Son múltiples los argumentos de Stiglitz a favor de una visión equilibrada y menos ideo­lógica de la intervención del gobierno y de las regulaciones: “Naturalmente los gobiernos, como los mercados y los seres humanos, son falibles. Elevar el rendimiento económico exige mejorar tanto los mercados como el gobierno. No tiene ninguna base afirmar que como los gobiernos a veces se equivocan, vale más que no intervengan en los mercados cuando los mercados fallan; como tampoco hay ninguna base para el argumento contrario, de que como los mercados a veces fallan vale más abandonar­los” (pág. 290).
La evidencia empírica aportada por las pági­nas de Caída libre es abrumadora: entre 1945 y 1971 no hubo crisis bancarias graves (excepto en Brasil en 1962) porque el consenso mun­dial, con diferentes matices por supuesto, con­sistía en aceptar la intervención gubernamental reguladora. La tan mentada Internet, base de mucha prosperidad reciente, se creó con fon­dos estatales, y el primer navegador, el Mosaic, lo financió el gobierno; luego lo comercializó Netscape pero Microsoft, con recurso poco “clásico” usó su poder monopólico para aplas­tarlo. Los casos del exitoso desempeño estatal de Suecia, aun con sus posteriores ajustes, o el despegue económico de varios países asiáticos, son examinados con la debida atención como contraejemplos del “consenso de Washington”.

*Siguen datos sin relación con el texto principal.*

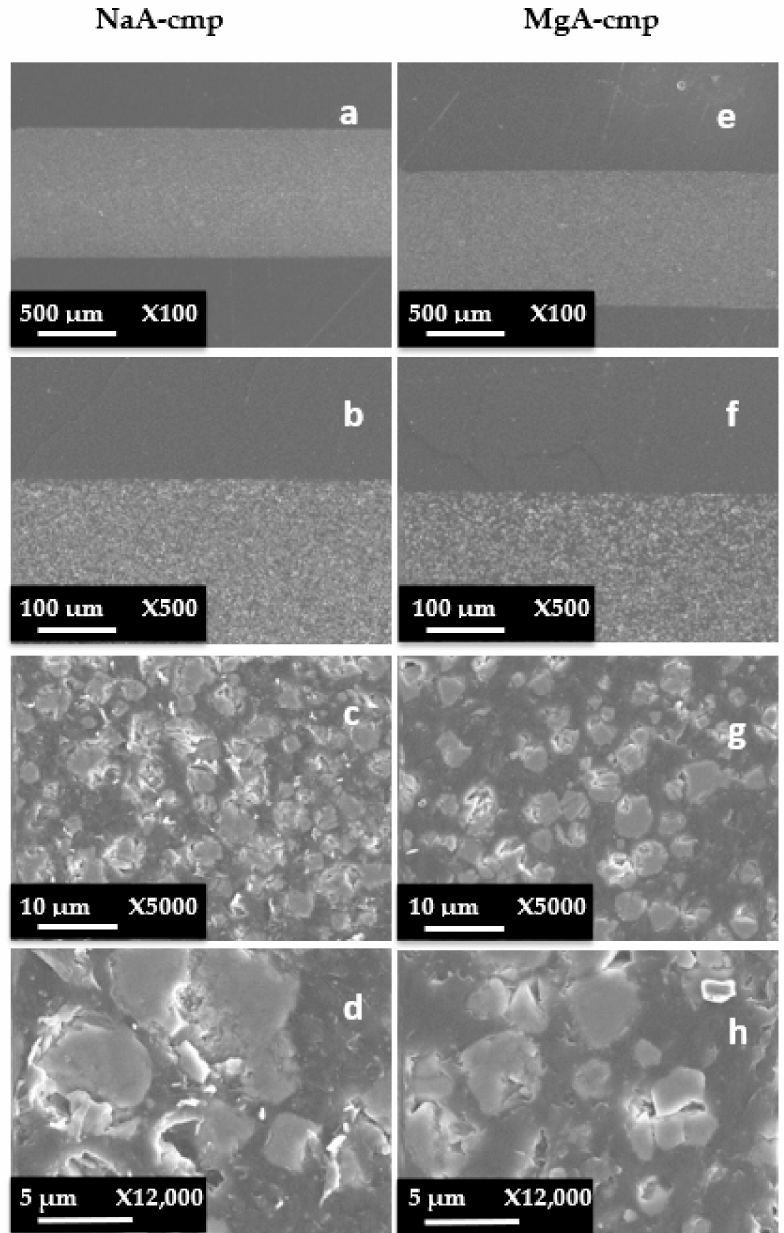
Figure A3. SEM images at different magnifications of molded part forms (side view) of ( a – d ) NaA- cmp and ( e – h ) MgA-cmp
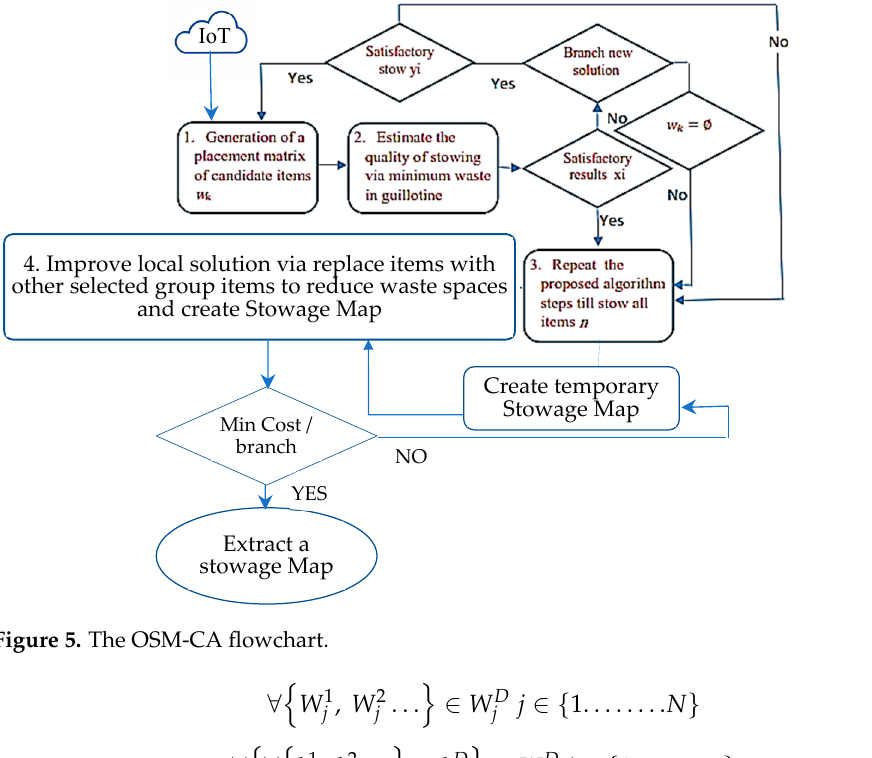
Figure 5. The OSM-CA flowchart.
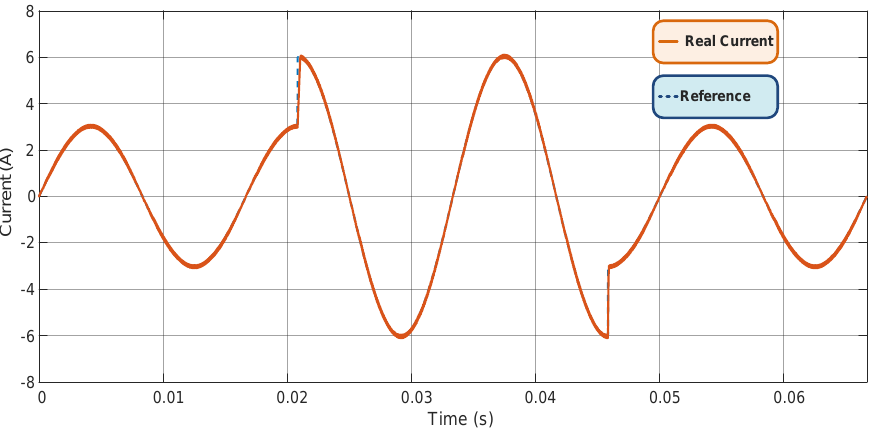
Figure 7. Comparison between currents 𝑖 1 ∗ and 𝑖 1 .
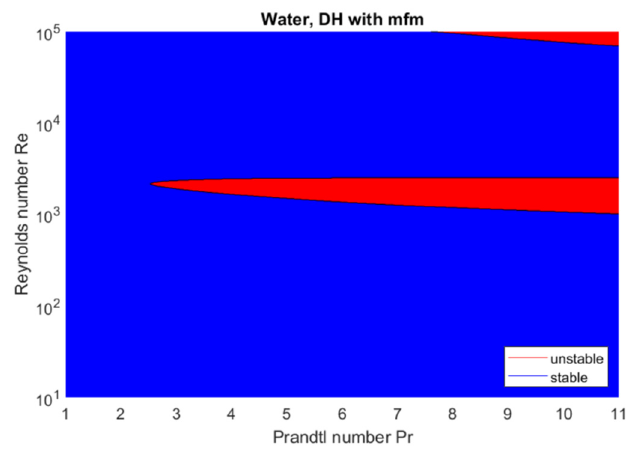
Fig. 6. DYNASTY stability map example: distributed heating configuration, water as working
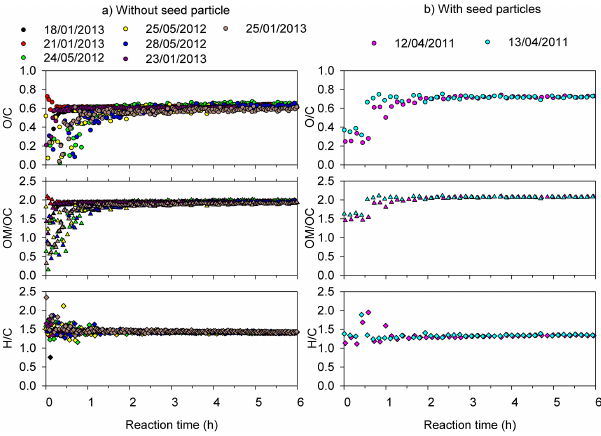
Figure 8. Time profiles of O / C, OM / OC and H / C ratios for nine different MACR photooxidation experiments performed (a) without seed particle; (b) with ammonium sulfate seed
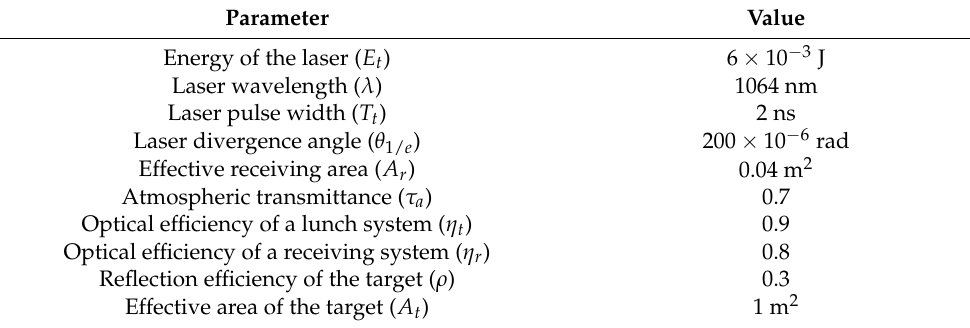
Table 4. The design parameters of the lidar system and the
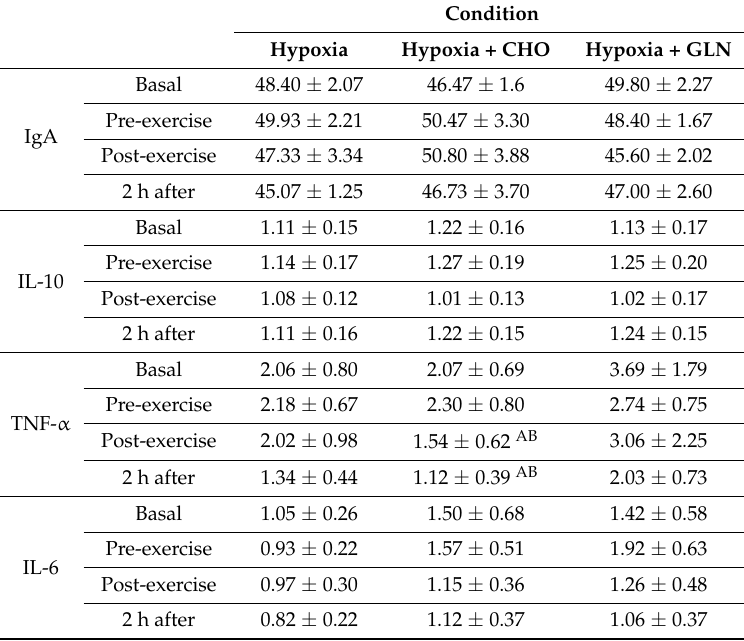
Table 3. IgA, IL-10, TNF- α e IL-6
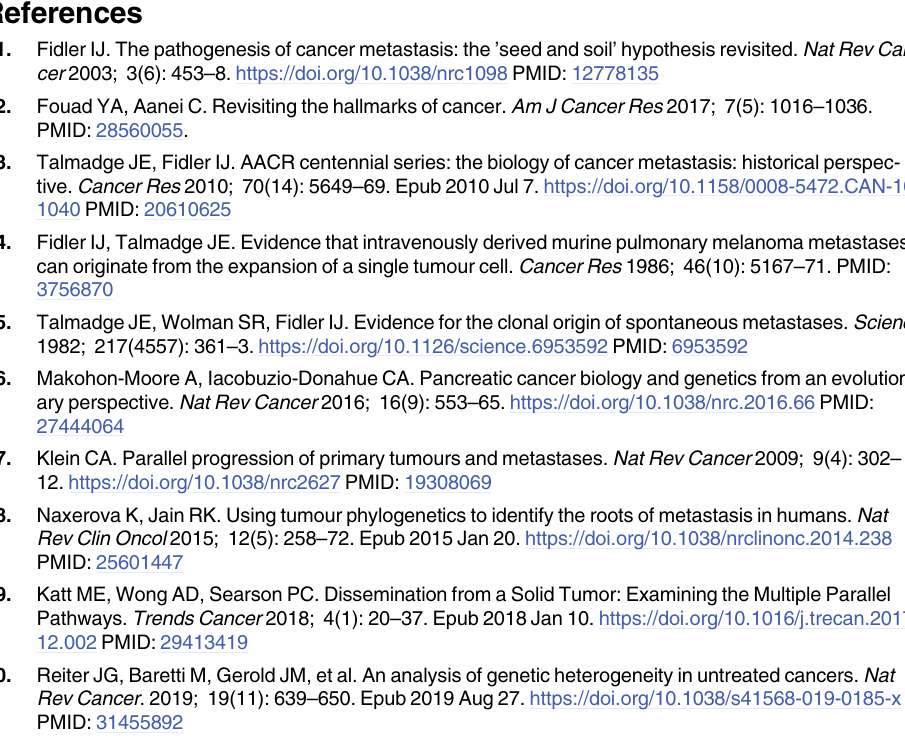
S2 Table. Outcome of patients with lung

Sin escatimar referencias bibliográficas ni ironías, Stiglitz observa que los más grandes partidarios del modelo “neoclásico”, liberales a ultranza y orgullosos del lenguaje matemático y preciso en que suelen expresar sus modelos, no lograron predecir ninguna burbuja financiera; eso permite poner en tela de juicio el rigor epis­temológico de su producción académica.
Uno de los argumentos más persuasivos de Caída libre, que ya ha circulado y hecho camino, parece coherente al acusar de doble discurso a los cruzados fundamentalistas del mercado: por un lado han rechazado histórica­mente la protección estatal para la salud o los derechos de los trabajadores, pero ahora han aceptado sin chistar el salvataje gubernamental de los bancos. Lo más escandaloso, sin embar­go, es recordar que en Japón, los responsables de destruir una empresa y de llevar a miles de trabajadores a la calle, pueden llegar a suicidar­se. En el Reino Unido, los ejecutivos renuncian si la empresa quiebra. En los Estados Unidos, en cambio, durante los peores momentos de la crisis y hasta ahora los más altos referentes fi­nancieros siguen peleando por mantener o in­cluso aumentar sus astronómicas retribuciones (pág.328).